Comincio a insegnare dal 1923 nel suo libero atélier e nel 1928 ottenne l’incarico (riconfermato l’anno seguente) della cattedra di arredamento e decorazione interna all’Accademia Albertina di Torino, dove divenne titolare della cattedra di pittura nel 1941.
Alla Biennale del 1924, dove, presentato da Venturi, aveva esposto in una personale dipinti degli ultimi due anni, l’artista ottenne un grande successo, confermato in quella del 1928 e alla prima Quadriennale romana del 1931. in cui ebbe un premio.
Sono gli anni dei primi soggiorni in Liguria (Ragazze a Nervi, 1930), frequentazioni della Riviera che saranno sempre più assidue con la moglie Daphne e il figlio Francesco.
Ormai aveva raggiunto una fama europea e per oltre quarant’anni egli seppe mantenersi a quel livello, meritando altri riconoscimenti di grande prestigio.
Alla Biennale del 1952 una grande mostra retrospettiva ripropose l’opera dell’artista, dal Ritratto della sorella del 1907 sino alla sua produzione più recente – consacrandone la straordinaria vitalità e la posizione che la critica più avveduta gli aveva assegnato nell’arte italiana del Novecento.
Le sue opere sono entrate a far parte delle più importanti collezioni pubbliche e private in Italia e all’estero.
Non bisogna dimenticare, accanto alle opere di pittura la sua attività di grafico, scultore, (aveva conosciuto Arturo Martini a Venezia nel 1913), architetto, scenografo, nonché l’interesse per le arti decorative: questa concezione della scambievole “unità delle arti” era stata incoraggiata, come si è detto, dall’ambiente intellettuale torinese.

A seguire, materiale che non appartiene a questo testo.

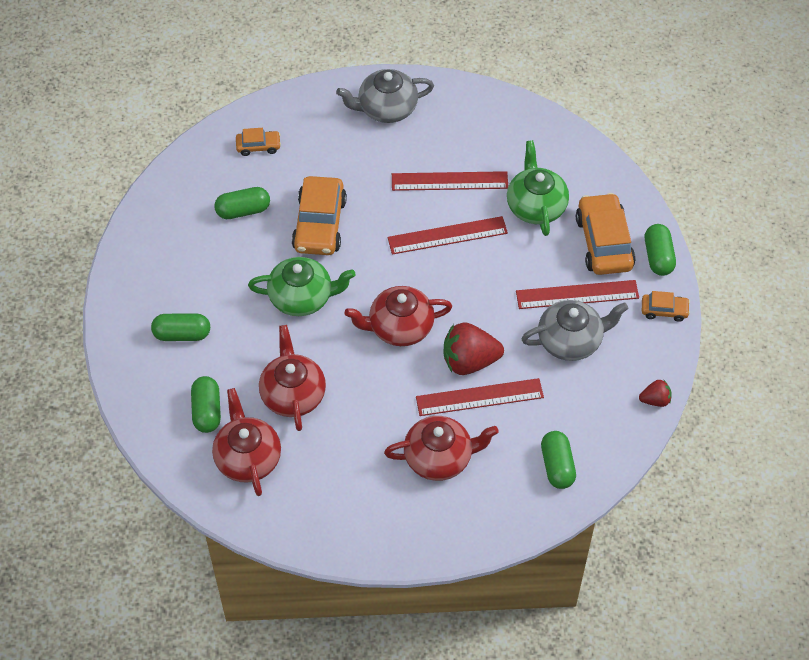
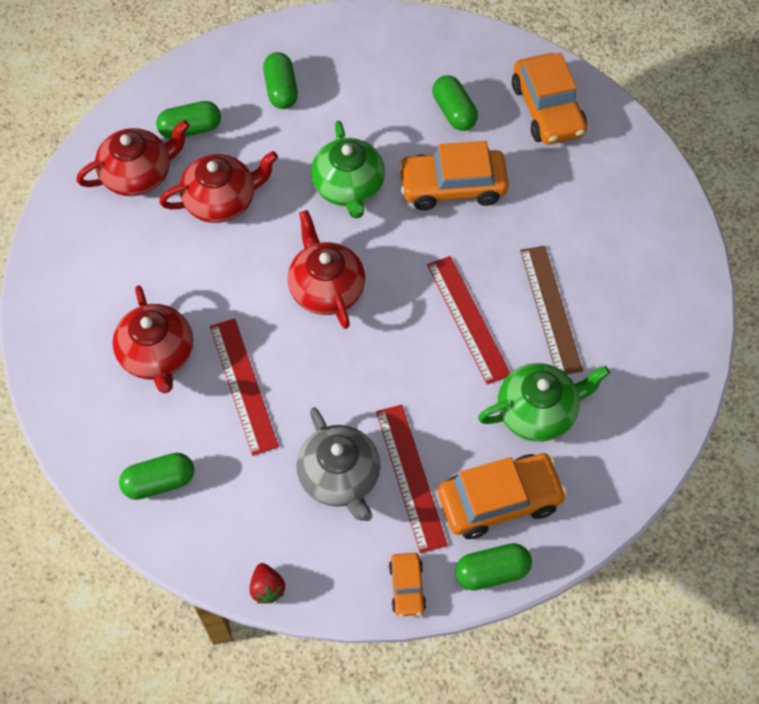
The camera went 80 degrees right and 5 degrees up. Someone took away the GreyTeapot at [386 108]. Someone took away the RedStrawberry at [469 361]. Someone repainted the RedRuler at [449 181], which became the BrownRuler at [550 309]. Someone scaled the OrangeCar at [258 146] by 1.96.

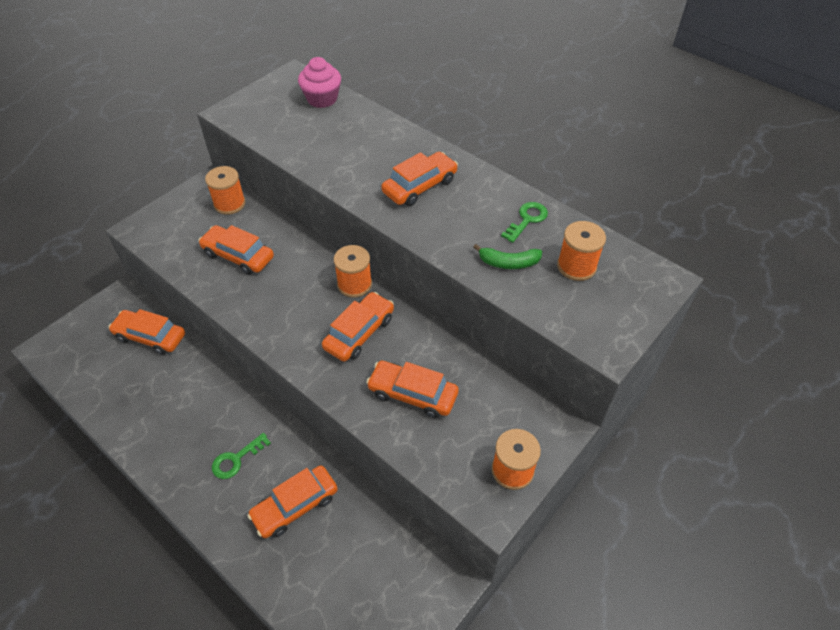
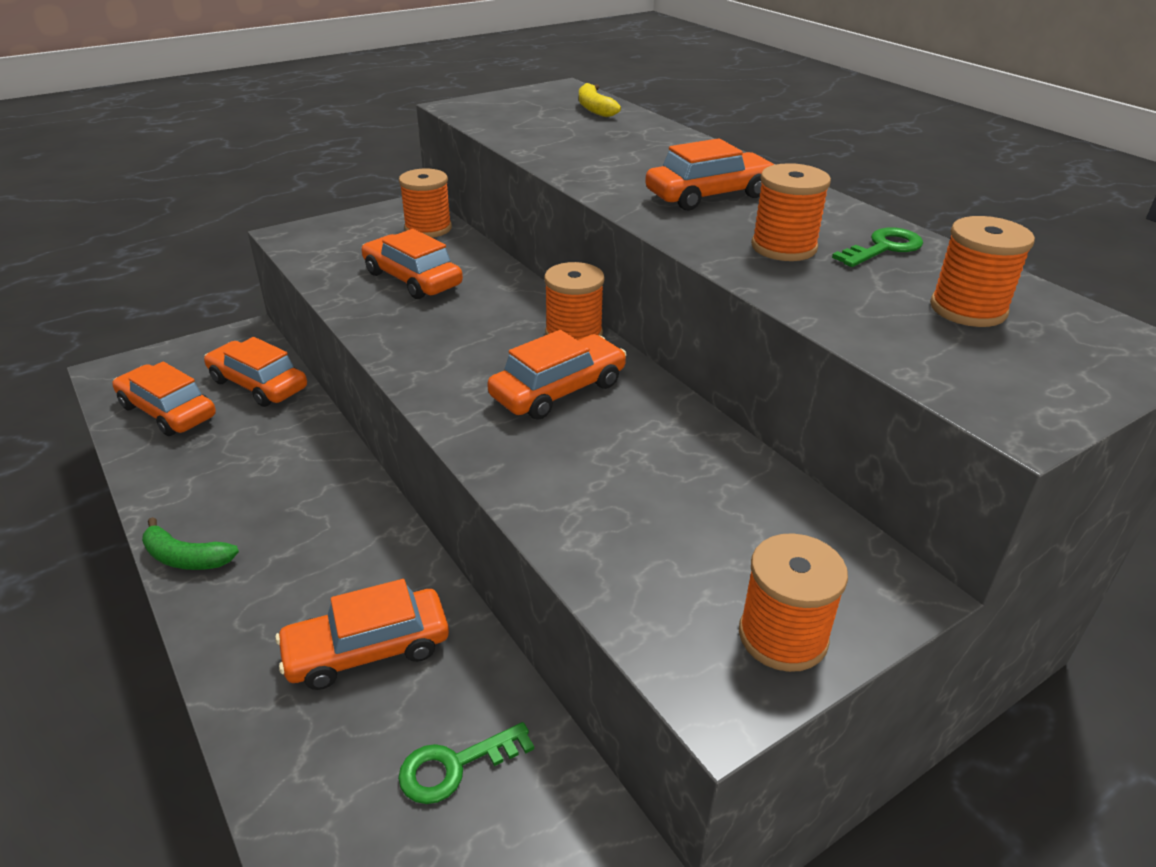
The camera went 15 degrees right and 15 degrees down. Someone put down the OrangeSpool at [783 247]. Someone carried the GreenKey from [236 459] to [455 766]. Someone carried the OrangeCar from [412 394] to [168 411]. Someone carried the GreenBanana from [508 263] to [186 558]. Someone swapped the PinkCupcake at [322 99] for the YellowBanana at [594 108].

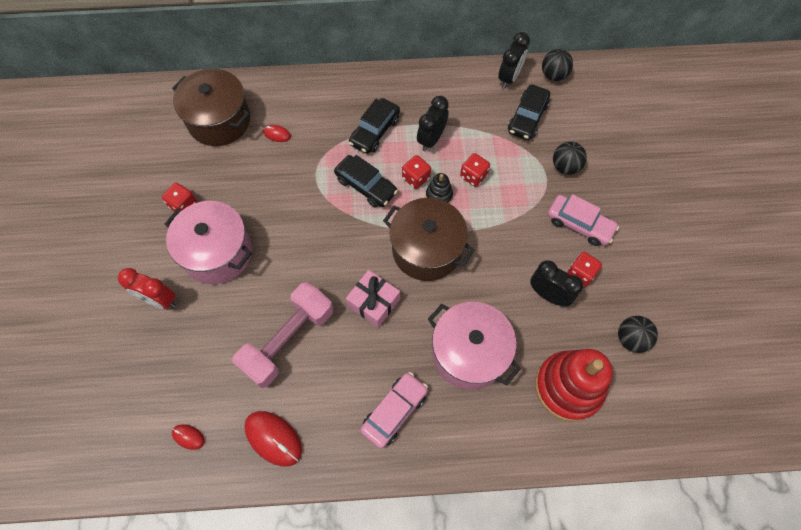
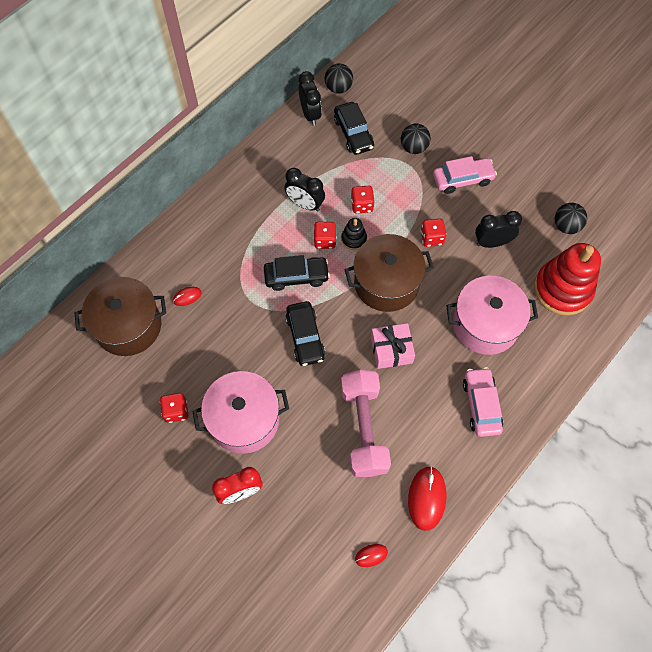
The camera went 45 degrees left and 0 degrees up. Someone carried the BlackCar from [374 131] to [305 337]. Someone carried the RedDice from [580 274] to [431 238]. Someone rotated the RedMouse at [273 438] by 75 degrees counterclockwise. Someone rotated the BlackClock at [431 139] by 45 degrees counterclockwise.

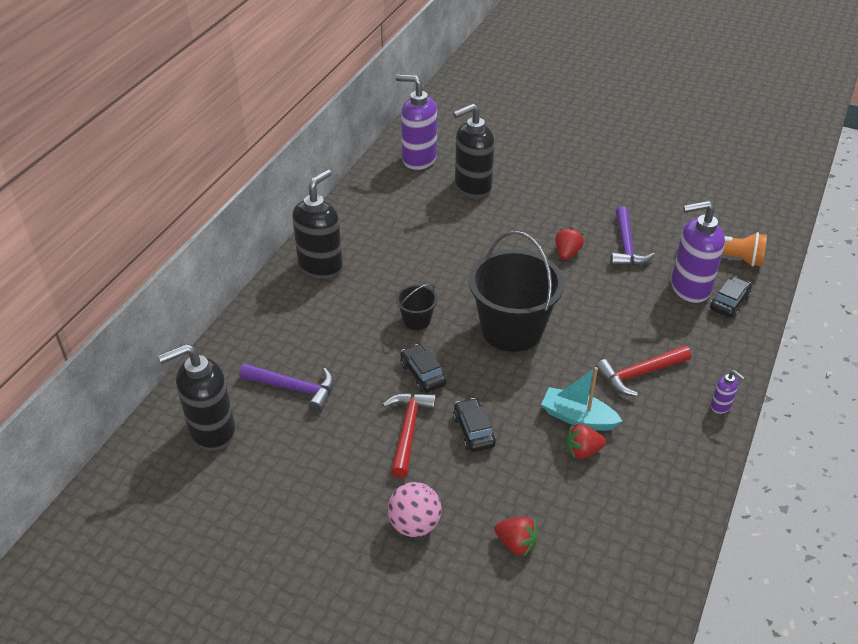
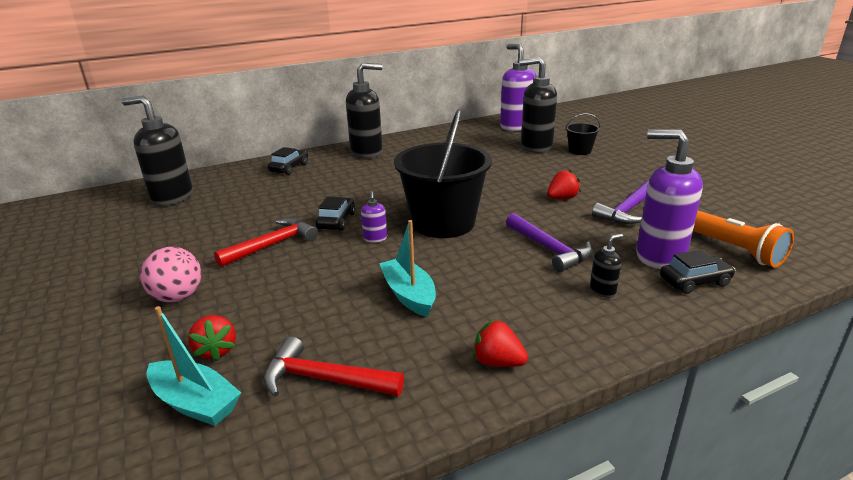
The camera went 40 degrees right and 15 degrees down. Someone put down the TurquoiseBoat at [195 403]. Someone put down the BlackSoapDispenser at [602 291]. Someone carried the PurpleHammer from [294 388] to [549 249]. Someone carried the BlackBucket from [416 320] to [580 151]. Someone carried the BlackCar from [473 431] to [289 168]. Someone carried the RedStrawberry from [582 451] to [498 362]. Someone carried the RedHammer from [640 374] to [325 379]. Someone carried the PurpleSoapDispenser from [721 406] to [375 238].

L’opera grafica è particolarmente indicativa vale ricordare le opere di pittura e xilografie per l‘Eroica, rivista ligure diretta da Ettore Cozzani.
Dotato di una inconfondibile personalità, Casorati. non si lasciò coinvolgere nei movimenti d’avanguardia del suo tempo il fauvismo, l’espressionismo, il cubismo, il futurismo, eppure seppe trarre da essi la linfa vitale per infondere uno spirito di modernità nelle sue opere, impostate su un classico rigore intellettuale.